[Records excerpted from a collection]
┌──

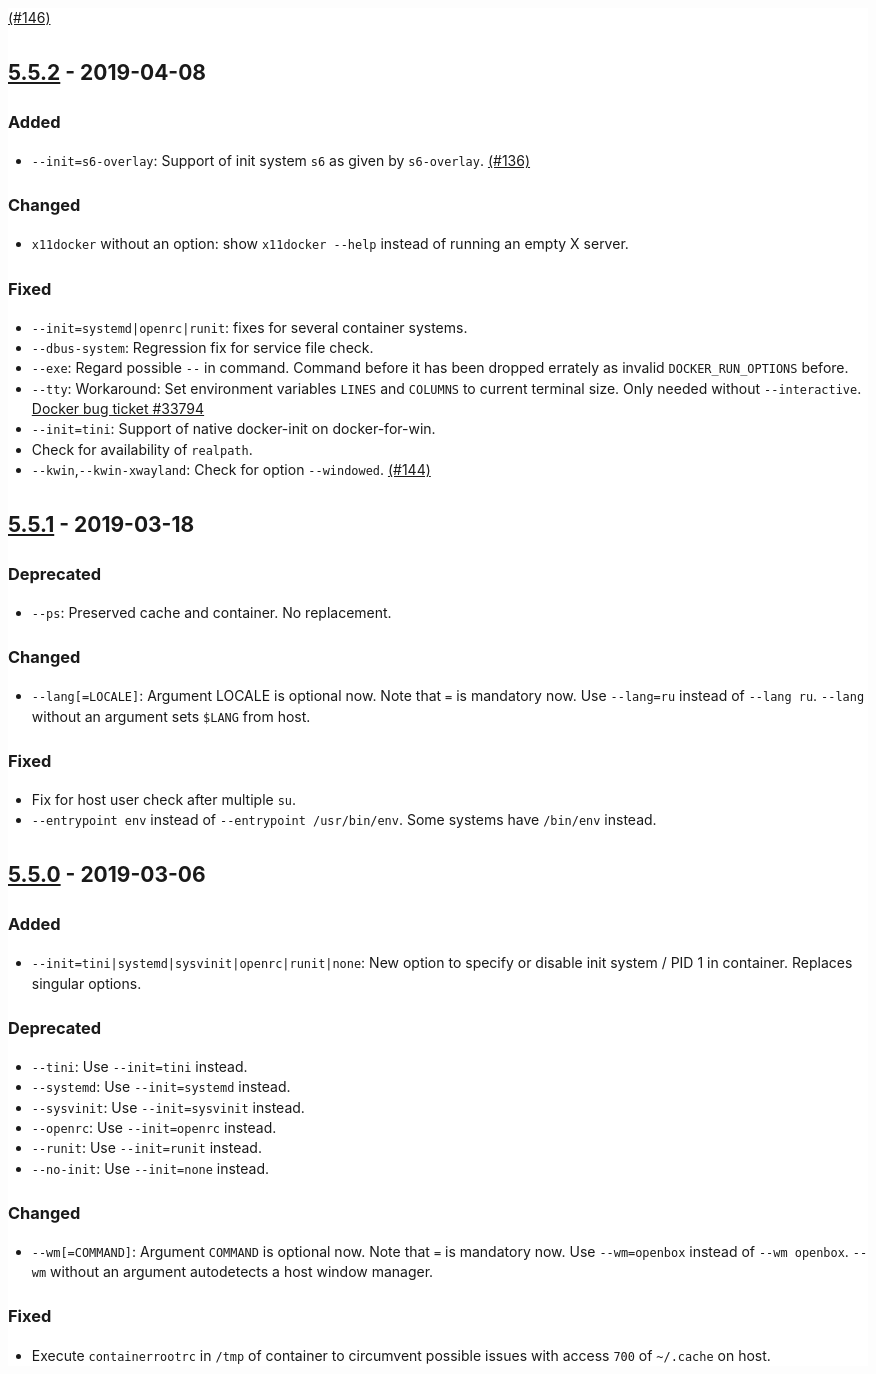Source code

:    [(#146)](https://github.com/mviereck/x11docker/issues/146)

## [5.5.2](https://github.com/mviereck/x11docker/releases/tag/v5.5.2) - 2019-04-08
### Added
 - `--init=s6-overlay`: Support of init system `s6` as given by `s6-overlay`.
   [(#136)](https://github.com/mviereck/x11docker/issues/136)
### Changed
 - `x11docker` without an option: show `x11docker --help` instead of running
   an empty X server.
### Fixed
 - `--init=systemd|openrc|runit`: fixes for several container systems.
 - `--dbus-system`: Regression fix for service file check.
 - `--exe`: Regard possible `--` in command. Command before it has been
   dropped errately as invalid `DOCKER_RUN_OPTIONS` before.
 - `--tty`: Workaround: Set environment variables `LINES` and `COLUMNS` to 
   current terminal size. Only needed without `--interactive`.
   [Docker bug ticket #33794](https://github.com/moby/moby/issues/33794)
 - `--init=tini`: Support of native docker-init on docker-for-win.
 - Check for availability of `realpath`.
 - `--kwin`,`--kwin-xwayland`: Check for option `--windowed`.
   [(#144)](https://github.com/mviereck/x11docker/issues/144)

## [5.5.1](https://github.com/mviereck/x11docker/releases/tag/v5.5.1) - 2019-03-18
### Deprecated
 - `--ps`: Preserved cache and container. No replacement.
### Changed
 - `--lang[=LOCALE]`: Argument LOCALE is optional now. Note that `=` is 
   mandatory now. Use `--lang=ru` instead of `--lang ru`.
   `--lang` without an argument sets `$LANG` from host.
### Fixed
 - Fix for host user check after multiple `su`.
 - `--entrypoint env` instead of `--entrypoint /usr/bin/env`.
   Some systems have `/bin/env` instead.

## [5.5.0](https://github.com/mviereck/x11docker/releases/tag/v5.5.0) - 2019-03-06
### Added
 - `--init=tini|systemd|sysvinit|openrc|runit|none`: New option to specify
   or disable init system / PID 1 in container. Replaces singular options.
### Deprecated
 - `--tini`: Use `--init=tini` instead.
 - `--systemd`: Use `--init=systemd` instead.
 - `--sysvinit`: Use `--init=sysvinit` instead.
 - `--openrc`: Use `--init=openrc` instead.
 - `--runit`: Use `--init=runit` instead.
 - `--no-init`: Use `--init=none` instead.
### Changed
 - `--wm[=COMMAND]`: Argument `COMMAND` is optional now. Note that `=` is 
   mandatory now. Use `--wm=openbox` instead of `--wm openbox`.
   `--wm` without an argument autodetects a host window manager.
### Fixed
 - Execute `containerrootrc` in `/tmp` of container to circumvent possible
   issues with access `700` of `~/.cache` on host.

└──

ACTIVITY> What is the number of lines in these entries that hold "possible"? Reply with the figure alone.

YOUR RESPONSE> 2